Industrial companies led a broad slide in stocks on Wall Street Tuesday, ending the benchmark S&P 500’s eight-day winning streak.
The sell-off came as traders weighed growing trade tensions between the U.S. and the European Union, and a report forecasting dimmer global economic growth this year.
Banks and technology companies also lost ground. Only utilities and communications service providers, a broad category that includes entertainment, telecommunications and internet companies, notched gains.
Smaller company stocks fell more than the rest of the market. Bond prices rose, sending yields lower, as investors moved money into safer holdings. The price of gold rose.
Tuesday’s wave of selling marks a reversal for the market, which has been moving decidedly upward in recent weeks. The market is primed for more market-moving news this week, as the latest round of corporate earnings reports kicks off on Wednesday with Delta Air Lines. Several banks, including JPMorgan Chase, will release their first-quarter results on Friday. Analysts expect earnings for the S&P 500 to decline for the first time in almost three years.
“We’re in the later stages of the economic cycle, so earnings are definitely needed to keep the momentum going,” said Jennifer Green, global investment specialist at J.P. Morgan Private Bank. “We’ve seen a very nice run, so far year-to-date, so the next stage is listening to how the earnings come in and the outlook and the guidance that these companies give us.”
The S&P 500 index fell 17.57 points, or 0.6%, t 2,878.20. The Dow Jones Industrial Average dropped 190.44 points, or 0.7%, to 26,150.58. The Nasdaq composite slid 44.61 points, or 0.6%, to 7,909.28. The Russell 2000 index of small-cap stocks gave up 19.32 points, or 1.2%, or 1,559.68.
European indexes also finished broadly lower, giving up early gains, after the U.S. threatened to impose $11.2 billion in tariffs on European products, including cheese, wine and helicopters.

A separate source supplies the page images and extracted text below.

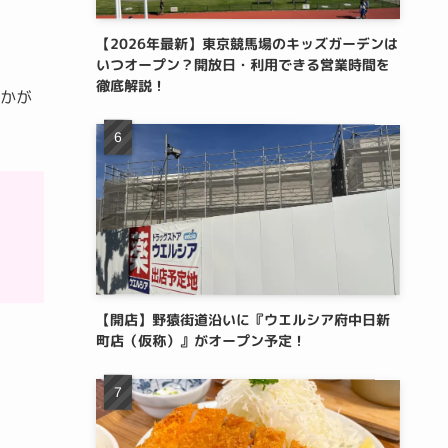
【2026年最新】東京競馬場のキッズガーデンは
いつオープン？開放日・利用できる営業時間を
徹底解説！
いかが
【開店】野猿街道沿いに『ウエルシア府中日新
町店（仮称）』がオープン予定！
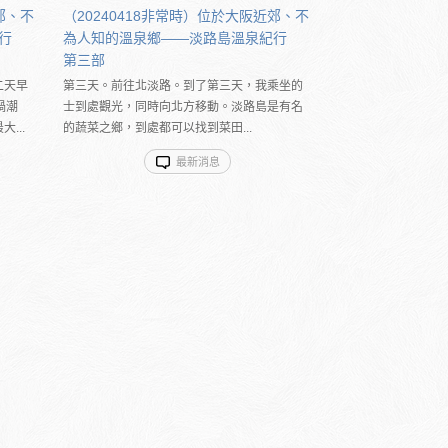
郊、不
（20240418非常時）位於大阪近郊、不
紀行
為人知的溫泉鄉――淡路島溫泉紀行
第三部
二天早
第三天。前往北淡路。到了第三天，我乘坐的
渦潮
士到處觀光，同時向北方移動。淡路島是有名
...
的蔬菜之鄉，到處都可以找到菜田...
最新消息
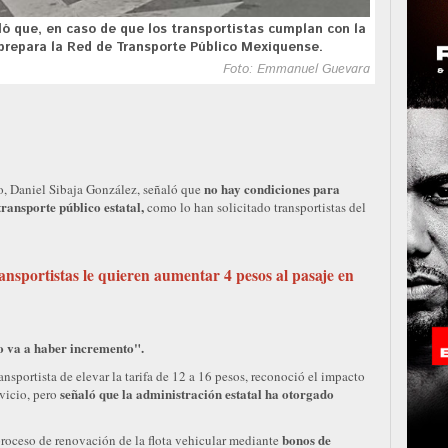
ló que, en caso de que los transportistas cumplan con la
prepara la Red de Transporte Público Mexiquense.
Foto: Emmanuel Guevara
no hay condiciones para
o, Daniel Sibaja González, señaló que
ransporte público estatal,
como lo han solicitado transportistas del
ransportistas le quieren aumentar 4 pesos al pasaje en
o va a haber incremento".
ansportista de elevar la tarifa de 12 a 16 pesos, reconoció el impacto
señaló que la administración estatal ha otorgado
rvicio, pero
bonos de
proceso de renovación de la flota vehicular mediante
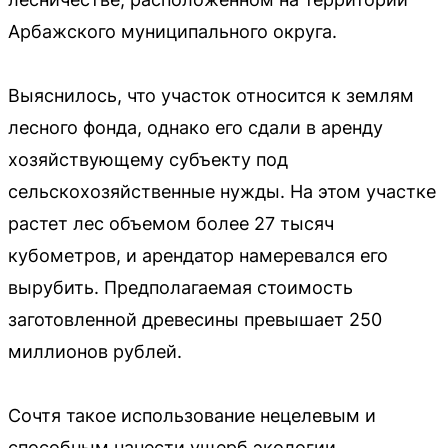
Арбажского муниципального округа.
Выяснилось, что участок относится к землям
лесного фонда, однако его сдали в аренду
хозяйствующему субъекту под
сельскохозяйственные нужды. На этом участке
растет лес объемом более 27 тысяч
кубометров, и арендатор намеревался его
вырубить. Предполагаемая стоимость
заготовленной древесины превышает 250
миллионов рублей.
Сочтя такое использование нецелевым и
способным нанести ущерб экологии,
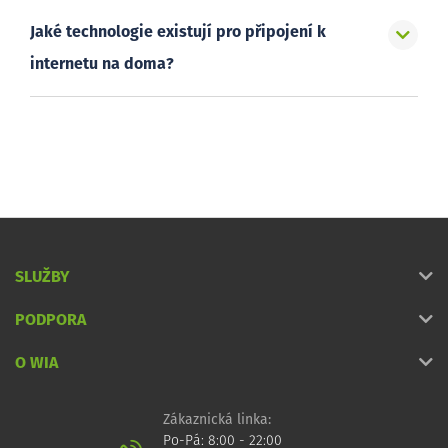
Jaké technologie existují pro připojení k
internetu na doma?
SLUŽBY
PODPORA
O WIA
Zákaznická linka:
Po-Pá: 8:00 - 22:00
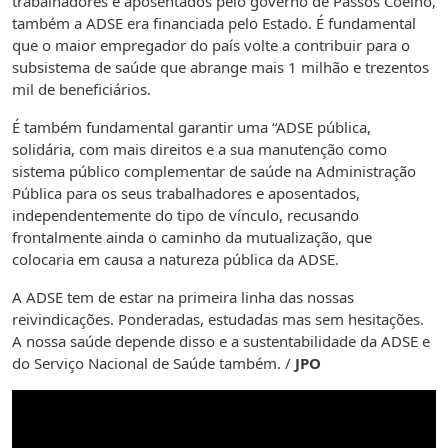
trabalhadores e aposentados pelo governo de Passos Coelho,
também a ADSE era financiada pelo Estado. É fundamental
que o maior empregador do país volte a contribuir para o
subsistema de saúde que abrange mais 1 milhão e trezentos
mil de beneficiários.
É também fundamental garantir uma “ADSE pública,
solidária, com mais direitos e a sua manutenção como
sistema público complementar de saúde na Administração
Pública para os seus trabalhadores e aposentados,
independentemente do tipo de vínculo, recusando
frontalmente ainda o caminho da mutualização, que
colocaria em causa a natureza pública da ADSE.
A ADSE tem de estar na primeira linha das nossas
reivindicações. Ponderadas, estudadas mas sem hesitações.
A nossa saúde depende disso e a sustentabilidade da ADSE e
do Serviço Nacional de Saúde também. /
JPO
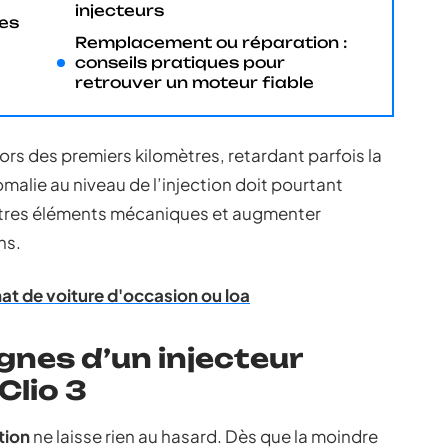
injecteurs
ses
Remplacement ou réparation :
conseils pratiques pour
retrouver un moteur fiable
rs des premiers kilomètres, retardant parfois la
alie au niveau de l’injection doit pourtant
autres éléments mécaniques et augmenter
ns.
hat de voiture d'occasion ou loa
gnes d’un injecteur
Clio 3
tion
ne laisse rien au hasard. Dès que la moindre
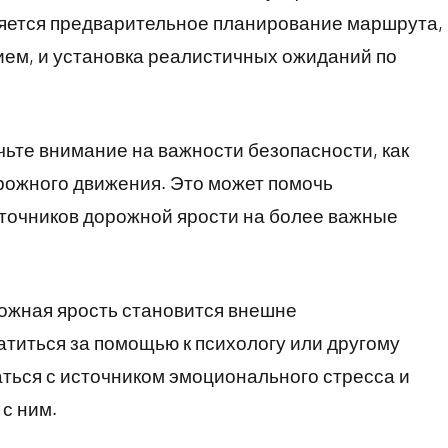
яется предварительное планирование маршрута,
ем, и установка реалистичных ожиданий по
чьте внимание на важности безопасности, как
дорожного движения. Это может помочь
точников дорожной ярости на более важные
рожная ярость становится внешне
титься за помощью к психологу или другому
ться с источником эмоционального стресса и
с ним.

The threat from President Donald Trump could make investors even more concerned about trade disputes hurting an already slowing global economy at a time when the U.S. is trying to resolve a trade conflict with China.
That spat has already made a list of goods more expensive for consumers and is weighing on an already slowing Chinese economy. Negotiators met again last week and both sides have said they are making progress.
Traders also were disappointed to see that the International Monetary Fund lowered its forecast for global growth this year. The IMF now projects 3.3% global growth in 2019, matching the weakest year since 2009. The U.S. fared particularly poorly in the report, with growth now expected at 2.3%, down from 2.9% in 2018.
Even against the backdrop of slowing global economic growth and a global trade war, U.S. stocks are off to a blockbuster start this year. The S&P 500 now sits just 1.8% away from its most recent record high, which was set in September. The index has been tacking on more gains since closing out its best quarter in nearly a decade, with a 13.1% rise in the first three months of the year.
The Federal Reserve eased fears about a recession by saying it may not raise interest rates at all in 2019.
Investors will get more clues about the Fed’s intentions Wednesday, when the central bank releases minutes from its latest policy meeting. The European Central Bank will also meet Wednesday.
Pentair led the sell-off in industrial stocks Tuesday after the maker of pool and other aquatic products slashed its profit forecast for the year. Cold and wet weather weighed down sales in the first quarter for the company’s pool equipment, which includes filters and pumps. It also sells equipment used for wells and water treatment facilities. The stock plunged 13.5%.
American Airlines Group fell 1.7% after the airline cut a key revenue measure because of grounded flights following Boeing’s 737 Max troubles. Regulators grounded Boeing’s 737 Max jets following two deadly international crashes. That included 24 planes in American Airlines’ fleet. The airline also cited the lingering impact from a government shutdown for the lower revenue estimate.
Wynn Resorts slid 3.9% after the casino operator pulled out of a potential buyout of Australia’s Crown Resorts. The company cited the “premature disclosure of preliminary discussions” as the reason. The move would have given Wynn a wider global reach.
Bond prices rose, sending yields lower. The yield on the benchmark 10-year Treasury fell to 2.50% from 2.52% late Monday.
Energy futures ended mostly lower. Benchmark U.S. crude fell 0.7% to settle at $63.98 a barrel. Brent crude also dropped 0.7% to close at $70.61 a barrel.
Wholesale gasoline rose 0.6% to $2 a gallon, heating oil gave up 0.6% to $2.04 a gallon and natural gas dropped 0.3% to $2.70 per 1,000 cubic feet.
The dollar fell to 111.11 yen from 111.53 yen on Monday. The euro strengthened to $1.1267 from $1.1261.
Gold rose 0.5% to $1,308.30 an ounce, silver was little changed at $15.21 an ounce and copper gained 0.1% to $2.93 a pound.